> [READING PASSAGE]
※

The story behind this album always makes me think of Elvis Costello’s show in Utrecht on January 24 2005. It was a cold and snowy day in the Netherlands and Costello was having a cold. After a few songs he had very little voice left. When the audience convinced him to continue anyway he gave what is probably the best show I’ve ever seen him play. Sometimes singing around the high notes, missing a few notes or coughing in mid sentence, but the audience didn’t mind. Costello played with more intensity than he had in years and delighted the audience with a few surprising songs in the setlist. It was an unforgettable evening.

Exactly 30 years earlier, January 24 1975, Keith Jarrett arrived in Köln, tired after a long trip from Zürich, not having slept for 2 days and being forced to play on a poor, out of tune grand piano. After the concert promoter had to convince him to perform anyway, he gave a wonderful performance that remains his most popular recording ever and the best selling solo piano and solo jazz album. The piano had lots of shortcomings with malfunctioning pedals and weak low notes, but Jarrett works around it all and like Elvis Costello 30 years later in Utrecht the less than ideal circumstances inspire him to perform with an intensity rarely heard in music.

Strange, melodic, intense, experimental, beautiful, never boring, this remains one of the finest examples of jazz improvisation and solo piano music. With the music being so fascinating you don’t even hear the piano is out of tune or that the low notes sound very weak; it’s simply impossible to pay attention to anything else than the wonderful music. The fact that it was made in such difficult circumstances and that it’s all pure improvisation (Jarrett hadn’t made up a note of these 2 pieces before entering the stage) makes it even more remarkable. If you’re into jazz and for some reason haven’t heard this yet, go get it now. You really need it….by….mdekoning ….~



Amazing
This is an incredible achievement. I was hooked when listen to the first half of Part I. It was probably one of the most beautiful and inspired piece of music I have ever heard. The same thing happened with first part of Part II B.
The rest is also great but these moments are simply amazing. I cannot imagine how Keith managed to play this only by improvising. I don’t want to say anything more. Just listen and enjoy because this is from high spheres. Probably we are not supposed to hear something like this on this existence in flesh and bones….by…petrica …~



I have a confession to make. One that borders on blasphemy for a professed ECM fanatic such as myself: before writing this review I had never heard The Köln Concert. What is perhaps the most highly revered, and certainly the best-selling, album in the ECM catalog has managed to escape my ears all these years. Part of me wanted to save the experience for the right moment, while another had possibly been afraid that I might not like the album. Whatever the reason, I am happy to say that the wait is over…and it has been more than worth it.

The story behind this recording has, of course, already become the stuff of legend. On a dreary January day in 1975, Jarrett arrived at the Köln (Cologne) Opera House fatigued and malnourished and was bid to play on an inferior piano designed for rehearsals and not for live performance. As a result, the concert was almost never recorded. One can read about Köln lore ad nauseum elsewhere, not least in the album’s liner notes, so let’s have nothing more to do with it. The Köln Concert deserves to be listened to as it was created: without borders and without assumptions. And so, last night, as I lay awake in bed unable to sleep, I decided that it was time to fill this gaping hole in my listening life. With the lights already off, I put on the album and let the music take me wherever it wanted to take me. All I can offer in return is the following “travel diary” in honor of Jarrett’s achievement.

※

> [DATA LINES]
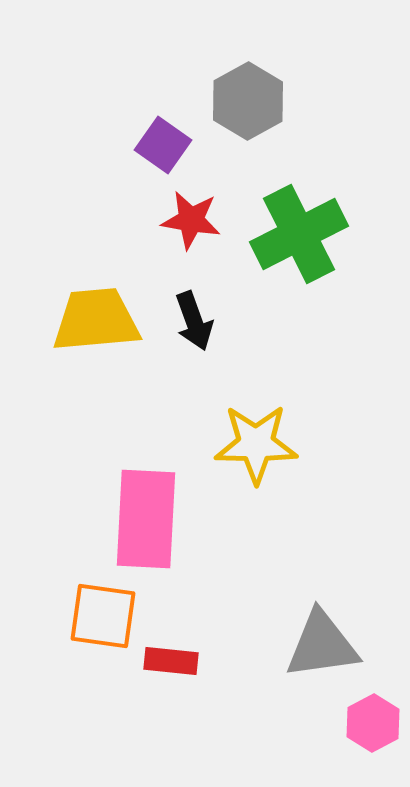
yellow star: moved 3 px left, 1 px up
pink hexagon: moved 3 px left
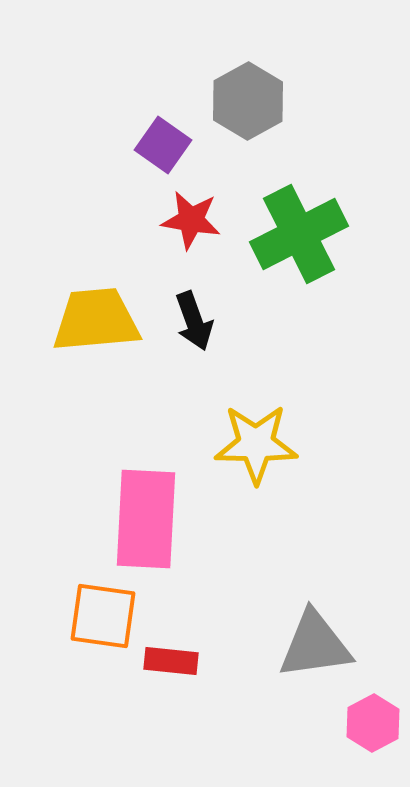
gray triangle: moved 7 px left
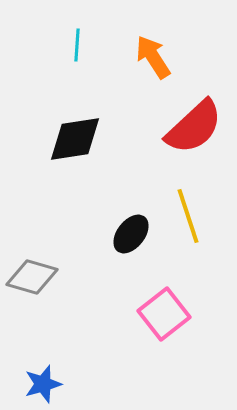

※

> [SHORT PROBLEM A]
In the album reviews, on what date did Keith Jarrett arrive in Köln?
> [SHORT PROBLEM B]
Reproduce the album reviews from "I have a confession" to "than worth it.".
The data is separate from the album reviews.

> [COMPLETE OUTPUT A]
January 24, 1975.

> [COMPLETE OUTPUT B]
I have a confession to make. One that borders on blasphemy for a professed ECM fanatic such as myself: before writing this review I had never heard The Köln Concert. What is perhaps the most highly revered, and certainly the best-selling, album in the ECM catalog has managed to escape my ears all these years. Part of me wanted to save the experience for the right moment, while another had possibly been afraid that I might not like the album. Whatever the reason, I am happy to say that the wait is over…and it has been more than worth it.